新人よりも同僚や先輩の方が事情が詳しい分、フォローもしやすいのは先輩達だろうに、と不満を持つのだが、そんな細かい拘りから部署全体に諍いをもたらすのも、健全な人間関係を築き広げるのも、人としての成長の一つでもある。
「は、はぁ……」
そんな不満は心の中に留めておくくらいの器量は持ち合わせているようで、周りに気付かれないほど小さいため息をついたあと、力のない声を出す。
しかし明るい情報はあった。
川越に対して、嫉妬や怨恨などの思いは誰一人として持っていない、ということ。
そして、卓也には言葉でしか認識できていないが、同僚達からは川越は気の毒に思われている、ということだ。
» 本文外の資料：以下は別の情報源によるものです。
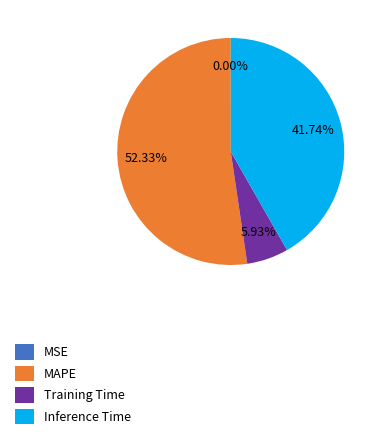

Which category has the biggest portion of the pie?

MAPE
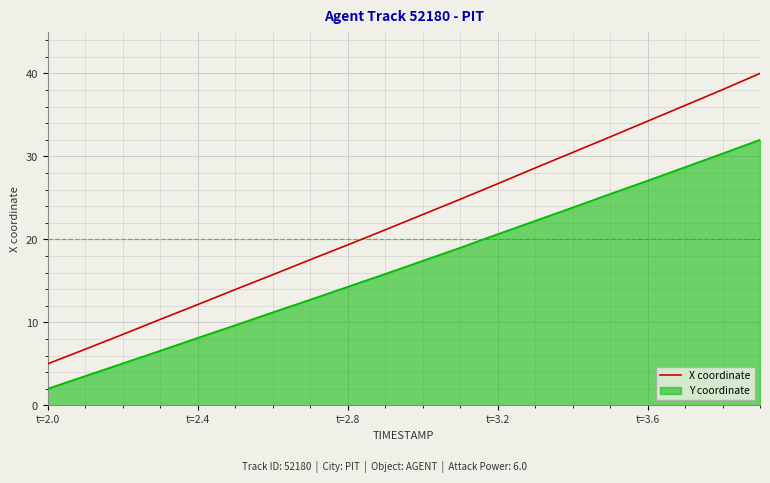

List the series in order of their overall mean, lowest first.

Y coordinate, X coordinate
周りに遠慮することなく、堂々と声をかけることができる。
それが分かっただけでも、卓也の気持ちは少し晴れた。
その後しばらくして川越が戻ってきた。
外でこの話に聞き耳を立ててたとは思えないくらいには時間が経過した頃。
卓也はそのタイミングで川越が入室してきたことに安堵した。
あの話が本人の耳に入ったら、みんながどう思われるか分かったものではない。
それに、部屋の外にまで声が漏れるような大声もなかった。
川越はというと、服装や髪の毛には一点の乱れもない。
顔はやや化粧を整えたか、という感じではあるが、相変わらず整った表情は変わらない。
卓也は心の中で胸をなでおろす。
そして、そうこうしているうちにお開きの時間となった。
店から出る彼ら。
最後に出たのは支払いをした課長。
「ごちそうになりました」
と部下からの礼を受け、「明日はまだ平日だからな。遅刻すんなよ」と答えて帰路についた。
残された面々の中、真っ先にその集団から離れたのは川越だった。
卓也は何となく、背中を押されている感じを受けた。
自分達が先に何か声をかければいいのに、とは思ったが、これもまた絶好のチャンス。
普段の川越の様子が見られるかもしれない、という期待感は抑えることはできなかった。
「あ、あの、川越先輩」
後ろから声をかけられた川越は、振り向くことはせず、ただ目線を卓也の方に向けるのみ。
それでもかまわず声をかける。
「夜も遅いですし、女性の一人歩きは危ないでしょうから送りますよ」
「必要ありません!」
勤務時間外のせいか、普段より声量と口調がやや強め。
後ろにいるみんなにもその声は届くと思われるほど。
「ま、まぁ確かに、夜というにはまだ早い時間ですけど、到着時間になると遅くなるでしょ。帰り道の方向が同じなら、途中まで……」
「無用ですっ」
激しい拒絶と言ってもいいくらいだ。
それでも卓也は食い下がる。
「新人の教育期間は終わりって課長言ってましたよね。俺、不安なところがあるんですけど、ちょっとだけなので帰りの道中教わったら、明日からは万全で仕事に取り組めると思うので……」
川越は無言のまま、歩を進めた。
卓也は慌てて彼女の後を追う。
残された同僚達は、その二人を生温かく見守っていた。